It is now day twenty of my sojourn. I have been working harder than ever, saving money to get me off this island and back home to Acacia. I have fallen into a strict pattern of sleep, eat, work and repeat. This is not new to me, this was my life at sea, only more exhilarating. My time at sea was wonderful, not knowing where the wind would always take us, finding peace in the sultry winds at my back and my fellow men at arms by my side.
I have no friends here. This is something that has been becoming more clear to me with every passing day. I miss comradeship. I miss singing raucous songs of loose women and tippling a bit too much ale with friends.
And after a bad day at work like today, I felt desperately in need of a drink.
I hailed a taxi and was off to a local pub.
Being so early in the day, the bar was quiet, but I didn't mind. I beelined to the bar, ordered a heavy drink - no ale, but not remiss in alcohol, thank God - and guzzled down more than my share, like a parched man to fresh water.
I wan't far into my sixth drink when a newcomer came through the door.
Maybe I was more tipsy than I meant to be, maybe I was starving for friendship, a friendly smile, or maybe it was all those things. Whatever the root of those feelings, it made my breath hitch in my throat for a moment when I met her glance for just a moment before she caught sight of one of her own friends.

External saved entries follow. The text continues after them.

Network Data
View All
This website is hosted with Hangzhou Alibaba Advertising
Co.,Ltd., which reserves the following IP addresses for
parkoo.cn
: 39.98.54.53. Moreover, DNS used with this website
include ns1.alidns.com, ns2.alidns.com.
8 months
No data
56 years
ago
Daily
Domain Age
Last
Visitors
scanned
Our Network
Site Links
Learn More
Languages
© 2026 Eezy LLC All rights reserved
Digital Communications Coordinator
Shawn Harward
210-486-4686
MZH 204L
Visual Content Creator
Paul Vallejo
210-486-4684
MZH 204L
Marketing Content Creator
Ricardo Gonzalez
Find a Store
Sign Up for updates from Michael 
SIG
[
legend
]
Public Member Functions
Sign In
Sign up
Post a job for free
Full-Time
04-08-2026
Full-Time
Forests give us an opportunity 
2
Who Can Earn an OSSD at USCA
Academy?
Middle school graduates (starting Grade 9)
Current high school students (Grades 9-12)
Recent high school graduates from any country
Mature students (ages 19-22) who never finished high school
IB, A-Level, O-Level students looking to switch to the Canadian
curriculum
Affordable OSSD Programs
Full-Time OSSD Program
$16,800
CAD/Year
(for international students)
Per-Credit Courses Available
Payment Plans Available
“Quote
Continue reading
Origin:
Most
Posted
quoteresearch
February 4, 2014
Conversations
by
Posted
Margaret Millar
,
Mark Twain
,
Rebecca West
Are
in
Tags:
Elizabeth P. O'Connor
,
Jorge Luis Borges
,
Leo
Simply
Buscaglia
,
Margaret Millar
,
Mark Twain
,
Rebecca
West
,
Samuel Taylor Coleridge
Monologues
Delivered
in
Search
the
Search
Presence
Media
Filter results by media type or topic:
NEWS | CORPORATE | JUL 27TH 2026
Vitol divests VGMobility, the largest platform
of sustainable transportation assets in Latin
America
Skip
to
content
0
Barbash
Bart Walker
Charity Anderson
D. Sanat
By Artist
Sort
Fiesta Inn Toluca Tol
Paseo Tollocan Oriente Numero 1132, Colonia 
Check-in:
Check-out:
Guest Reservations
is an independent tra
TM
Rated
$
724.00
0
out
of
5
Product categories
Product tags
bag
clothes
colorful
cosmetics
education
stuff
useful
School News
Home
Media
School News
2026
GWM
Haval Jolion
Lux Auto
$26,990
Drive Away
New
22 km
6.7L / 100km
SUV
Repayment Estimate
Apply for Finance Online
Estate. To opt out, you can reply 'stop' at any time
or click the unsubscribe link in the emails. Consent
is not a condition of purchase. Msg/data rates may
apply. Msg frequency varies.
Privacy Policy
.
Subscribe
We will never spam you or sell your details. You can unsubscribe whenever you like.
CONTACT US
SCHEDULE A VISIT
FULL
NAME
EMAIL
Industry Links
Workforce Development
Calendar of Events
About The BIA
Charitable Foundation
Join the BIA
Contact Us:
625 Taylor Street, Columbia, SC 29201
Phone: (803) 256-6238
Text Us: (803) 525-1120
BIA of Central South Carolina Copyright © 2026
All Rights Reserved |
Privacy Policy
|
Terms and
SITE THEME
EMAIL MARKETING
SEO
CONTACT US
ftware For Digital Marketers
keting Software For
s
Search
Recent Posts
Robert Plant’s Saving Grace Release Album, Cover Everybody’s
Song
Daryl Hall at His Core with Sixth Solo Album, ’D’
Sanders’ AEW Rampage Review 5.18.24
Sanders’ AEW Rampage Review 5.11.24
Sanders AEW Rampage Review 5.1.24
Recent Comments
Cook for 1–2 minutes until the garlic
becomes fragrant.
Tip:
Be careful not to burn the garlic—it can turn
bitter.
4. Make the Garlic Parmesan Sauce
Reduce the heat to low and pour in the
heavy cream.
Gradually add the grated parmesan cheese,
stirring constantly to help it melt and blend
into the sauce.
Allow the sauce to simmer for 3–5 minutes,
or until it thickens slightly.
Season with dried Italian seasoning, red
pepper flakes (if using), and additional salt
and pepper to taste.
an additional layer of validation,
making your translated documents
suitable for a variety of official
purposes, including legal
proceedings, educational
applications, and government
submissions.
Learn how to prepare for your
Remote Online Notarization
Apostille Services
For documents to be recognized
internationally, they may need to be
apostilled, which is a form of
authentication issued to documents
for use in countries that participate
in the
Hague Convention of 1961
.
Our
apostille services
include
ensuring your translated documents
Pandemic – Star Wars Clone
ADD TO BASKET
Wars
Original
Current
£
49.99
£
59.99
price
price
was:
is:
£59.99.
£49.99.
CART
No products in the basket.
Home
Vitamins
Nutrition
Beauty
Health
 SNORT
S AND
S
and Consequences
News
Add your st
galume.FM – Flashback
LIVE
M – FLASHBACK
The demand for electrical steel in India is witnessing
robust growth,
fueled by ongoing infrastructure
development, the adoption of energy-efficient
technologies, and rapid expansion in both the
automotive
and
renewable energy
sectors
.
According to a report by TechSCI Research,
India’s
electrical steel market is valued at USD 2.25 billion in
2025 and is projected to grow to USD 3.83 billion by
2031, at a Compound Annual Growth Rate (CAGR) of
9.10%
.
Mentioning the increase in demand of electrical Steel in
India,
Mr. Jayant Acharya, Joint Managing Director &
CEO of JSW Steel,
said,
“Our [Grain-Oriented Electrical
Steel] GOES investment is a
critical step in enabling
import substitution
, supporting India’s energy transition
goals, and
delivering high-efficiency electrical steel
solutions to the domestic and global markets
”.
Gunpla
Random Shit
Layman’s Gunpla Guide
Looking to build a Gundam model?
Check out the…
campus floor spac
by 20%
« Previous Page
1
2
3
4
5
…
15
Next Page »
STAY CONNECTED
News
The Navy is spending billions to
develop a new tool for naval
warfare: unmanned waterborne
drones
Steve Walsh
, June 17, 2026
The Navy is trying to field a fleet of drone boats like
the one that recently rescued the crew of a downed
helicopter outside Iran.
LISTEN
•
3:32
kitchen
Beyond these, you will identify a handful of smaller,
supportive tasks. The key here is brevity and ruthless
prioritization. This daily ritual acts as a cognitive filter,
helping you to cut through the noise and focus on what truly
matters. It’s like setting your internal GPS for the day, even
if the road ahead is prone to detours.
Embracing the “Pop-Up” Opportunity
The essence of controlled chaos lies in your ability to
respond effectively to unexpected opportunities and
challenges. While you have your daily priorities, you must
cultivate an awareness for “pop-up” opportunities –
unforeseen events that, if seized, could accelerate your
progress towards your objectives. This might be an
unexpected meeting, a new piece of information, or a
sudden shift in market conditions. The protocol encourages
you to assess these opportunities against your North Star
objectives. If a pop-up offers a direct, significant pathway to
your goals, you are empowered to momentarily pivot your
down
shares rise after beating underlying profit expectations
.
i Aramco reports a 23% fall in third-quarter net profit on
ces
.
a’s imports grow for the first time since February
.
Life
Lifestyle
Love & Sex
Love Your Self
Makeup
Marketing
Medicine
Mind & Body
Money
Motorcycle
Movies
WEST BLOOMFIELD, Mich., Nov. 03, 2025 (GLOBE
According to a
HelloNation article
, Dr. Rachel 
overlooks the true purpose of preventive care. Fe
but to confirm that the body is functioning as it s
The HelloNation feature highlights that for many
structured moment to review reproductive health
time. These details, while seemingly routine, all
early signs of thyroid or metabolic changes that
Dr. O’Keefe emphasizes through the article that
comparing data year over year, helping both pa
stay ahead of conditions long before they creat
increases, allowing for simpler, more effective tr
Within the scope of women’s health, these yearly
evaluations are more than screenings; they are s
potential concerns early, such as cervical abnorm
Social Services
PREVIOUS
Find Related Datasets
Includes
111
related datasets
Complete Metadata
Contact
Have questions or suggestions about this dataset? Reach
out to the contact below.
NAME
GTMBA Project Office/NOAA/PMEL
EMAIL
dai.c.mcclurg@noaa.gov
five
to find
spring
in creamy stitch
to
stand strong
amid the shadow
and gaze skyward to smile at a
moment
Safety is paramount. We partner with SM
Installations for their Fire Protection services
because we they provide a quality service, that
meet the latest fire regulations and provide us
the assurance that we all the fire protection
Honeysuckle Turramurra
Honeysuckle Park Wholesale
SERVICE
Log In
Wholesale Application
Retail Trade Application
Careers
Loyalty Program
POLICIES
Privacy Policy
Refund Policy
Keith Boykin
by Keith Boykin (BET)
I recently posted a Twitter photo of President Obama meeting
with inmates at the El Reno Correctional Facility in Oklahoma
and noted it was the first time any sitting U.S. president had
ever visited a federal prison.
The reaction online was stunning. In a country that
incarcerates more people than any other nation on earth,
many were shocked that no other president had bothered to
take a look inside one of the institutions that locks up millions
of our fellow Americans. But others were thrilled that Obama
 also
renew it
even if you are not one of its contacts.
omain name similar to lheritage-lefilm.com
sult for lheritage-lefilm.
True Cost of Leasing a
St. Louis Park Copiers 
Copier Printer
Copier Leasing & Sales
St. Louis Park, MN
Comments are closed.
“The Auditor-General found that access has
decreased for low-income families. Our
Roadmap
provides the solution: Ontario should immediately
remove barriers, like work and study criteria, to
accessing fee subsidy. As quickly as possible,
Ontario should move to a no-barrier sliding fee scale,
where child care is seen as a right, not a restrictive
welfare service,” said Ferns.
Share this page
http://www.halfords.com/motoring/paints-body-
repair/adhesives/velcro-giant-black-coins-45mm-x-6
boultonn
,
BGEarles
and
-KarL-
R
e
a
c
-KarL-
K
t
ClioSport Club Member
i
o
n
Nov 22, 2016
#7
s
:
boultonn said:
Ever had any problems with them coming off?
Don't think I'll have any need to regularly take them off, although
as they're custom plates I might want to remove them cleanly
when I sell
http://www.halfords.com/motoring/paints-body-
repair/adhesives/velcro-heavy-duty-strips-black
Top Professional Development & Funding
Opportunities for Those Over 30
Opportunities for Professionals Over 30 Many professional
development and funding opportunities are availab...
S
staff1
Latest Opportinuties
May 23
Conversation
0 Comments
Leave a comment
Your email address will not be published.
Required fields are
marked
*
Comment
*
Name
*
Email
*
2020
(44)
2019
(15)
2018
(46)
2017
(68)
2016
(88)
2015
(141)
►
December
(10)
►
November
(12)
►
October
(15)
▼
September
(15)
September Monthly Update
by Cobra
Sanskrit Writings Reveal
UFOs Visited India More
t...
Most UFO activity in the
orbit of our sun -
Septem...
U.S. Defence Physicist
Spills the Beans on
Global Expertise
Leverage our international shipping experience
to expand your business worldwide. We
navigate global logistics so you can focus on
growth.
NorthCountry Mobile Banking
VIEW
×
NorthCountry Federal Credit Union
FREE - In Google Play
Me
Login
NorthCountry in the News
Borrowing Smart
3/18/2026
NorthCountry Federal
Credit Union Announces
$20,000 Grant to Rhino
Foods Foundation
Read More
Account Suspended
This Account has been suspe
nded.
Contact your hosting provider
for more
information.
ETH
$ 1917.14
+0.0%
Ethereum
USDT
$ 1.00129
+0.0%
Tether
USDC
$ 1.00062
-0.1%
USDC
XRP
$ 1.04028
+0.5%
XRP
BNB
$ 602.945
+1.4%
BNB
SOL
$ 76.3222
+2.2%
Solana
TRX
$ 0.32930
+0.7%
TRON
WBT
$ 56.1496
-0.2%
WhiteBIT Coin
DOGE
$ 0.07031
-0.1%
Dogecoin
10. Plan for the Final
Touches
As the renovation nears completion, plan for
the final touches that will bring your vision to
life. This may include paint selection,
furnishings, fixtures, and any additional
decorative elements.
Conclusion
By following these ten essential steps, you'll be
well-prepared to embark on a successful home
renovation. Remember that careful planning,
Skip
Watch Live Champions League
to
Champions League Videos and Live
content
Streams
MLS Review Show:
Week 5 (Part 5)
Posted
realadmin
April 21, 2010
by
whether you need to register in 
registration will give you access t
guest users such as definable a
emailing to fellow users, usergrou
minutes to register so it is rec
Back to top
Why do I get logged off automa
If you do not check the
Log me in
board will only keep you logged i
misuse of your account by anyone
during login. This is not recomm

I felt a sudden impulse to get up from my chair and introduce myself to her, and I did just that. And conversation flowed easily between us almost immediately.
She was Gertie Cleary, a lass with a pretty face who seemed to enjoy a little cooking.
I offered to buy her a drink, and when she accepted that with a flirty smile and a bat of her lashes, we took on a game at the shuffleboard between drinks.
I won.
But it was to Gertie's dismay, to say the least.
I quickly found out that this lass had a bit of a temper. Something that intrigued me, and scared me. She was after all, a girl of substantial proportions and could likely lick me in a fight . . .
But I laughed it off, she seemed too good to take on a bar brawl.
After we finished our drinks, I walked her home. We chatted awhile longer, but I'm not sure what about, because the drinks had gone to my head.
I do remember that I gave her a wink and a kiss in parting - something that made her flutter a bit and made me wonder just how drunk I really was.
Once I made it home, (it turns out she lives just up the road from me) I reflected upon the evening and how - for just a moment - I was able to forget for awhile how much I missed home.